Massacres du 8 mai 1945 : la France enfin prête à affronter son passé colonial ?
Un groupe de députés français a présenté une nouvelle proposition de résolution demandant la reconnaissance des massacres du 8 mai 1945, perpétrés par le colonialisme français dans plusieurs régions, notamment Sétif, Guelma et Kherrata.
Le projet de résolution souligne que les massacres du 8 mai 1945 constituent un moment tragique et décisif dans les histoires algérienne et française.
Il précise que ces massacres ont éclaté après la mort du jeune Algérien Bouzid Saâl, abattu pour avoir brandi le drapeau national algérien, alors que des milliers d’Algériens manifestaient pacifiquement pour revendiquer l’égalité, la dignité et l’application des nouveaux principes universels proclamés par les Nations Unies.
Contre toute attente, ces revendications ont été accueillies par une répression sanglante et brutale de la part des autorités coloniales françaises, suivie d’une vague de répression organisée contre les manifestants désarmés, selon le texte.
D’après les députés, ces massacres ont duré plusieurs jours et fait des dizaines de milliers de victimes civiles, malgré les tentatives des autorités françaises de dissimuler les faits et de bloquer les travaux de la commission d’enquête qui devait être dirigée par le général Tubert.
Les députés citent notamment le témoignage du général français Duval, qui aurait déclaré : « Je vous ai donné dix ans de paix, mais tout doit changer en Algérie », une phrase perçue comme une reconnaissance implicite de l’ampleur du drame par les autorités militaires françaises, ainsi que de son rôle de tournant majeur dans les relations entre la France et l’Algérie.
Les députés français affirment que ces massacres ne constituaient pas des actes isolés, mais bien une punition collective méthodique, marquée notamment par des bombardements aériens et la destruction complète de villages.
Ils considèrent que ces massacres représentent un crime d’État par excellence, puisqu’ils ont été commis contre des civils désarmés sur ordre officiel.
Les propositions des députés sur les massacres du 8 mai
Les députés appellent à l’ouverture complète des archives françaises relatives aux événements du 8 mai 1945, afin de permettre aux chercheurs et au public d’accéder à la vérité historique et de déconstruire le récit du déni qui a perduré pendant des décennies.
Ils demandent également une condamnation explicite et officielle par l’Assemblée nationale française de ces massacres, ainsi qu’un hommage aux victimes et à leurs familles.

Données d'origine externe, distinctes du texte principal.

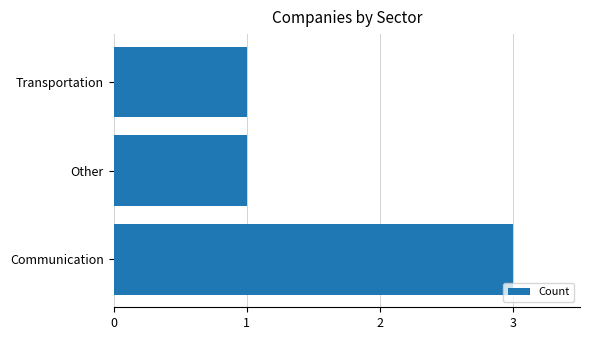

Which label corresponds to the largest value in the chart?

Communication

Les auteurs du projet insistent également sur l’importance d’inclure ces événements dans les programmes scolaires officiels.
Parmi les propositions figure aussi l’instauration d’une journée nationale officielle en France pour commémorer les victimes des massacres du 8 mai 1945, en tant que reconnaissance symbolique et politique de ce crime historique, et son inscription dans le calendrier des commémorations officielles de la République française.
Le projet de résolution souligne enfin la nécessité de renforcer la coopération entre l’Algérie et la France dans le domaine de l’histoire et de la mémoire, à travers le lancement de projets de recherche et d’initiatives conjointes permettant une véritable réconciliation fondée sur la vérité et la reconnaissance, plutôt que sur l’oubli et l’opacité.
Une délégation française composée d’une trentaine de personnalités politiques, dont des députés et des sénateurs représentant différents courants de la scène politique française, est actuellement en visite en Algérie.
Cette visite s’inscrit dans le cadre de la commémoration du 80e anniversaire des massacres du 8 mai 1945, selon le journal français Le Figaro, dans un geste inattendu qui intervient alors que les relations diplomatiques entre Paris et Alger connaissent de nouvelles tensions depuis plusieurs mois.
Dans ce contexte, l’historien français Benjamin Stora a écarté l’éventualité d’une reconnaissance par la France des massacres du 8 mai 1945 dans un avenir proche.
Il attribue cela à la domination actuelle des courants de droite sur la scène politique française, soulignant la brutalité des crimes commis par la France coloniale.
Stora a également exprimé des doutes quant à la possibilité d’adoption du projet de loi récemment présenté par des députés français en ce sens, invoquant l’absence de majorité au Parlement et la force de l’extrême droite, qui rejette toute reconnaissance du passé colonial.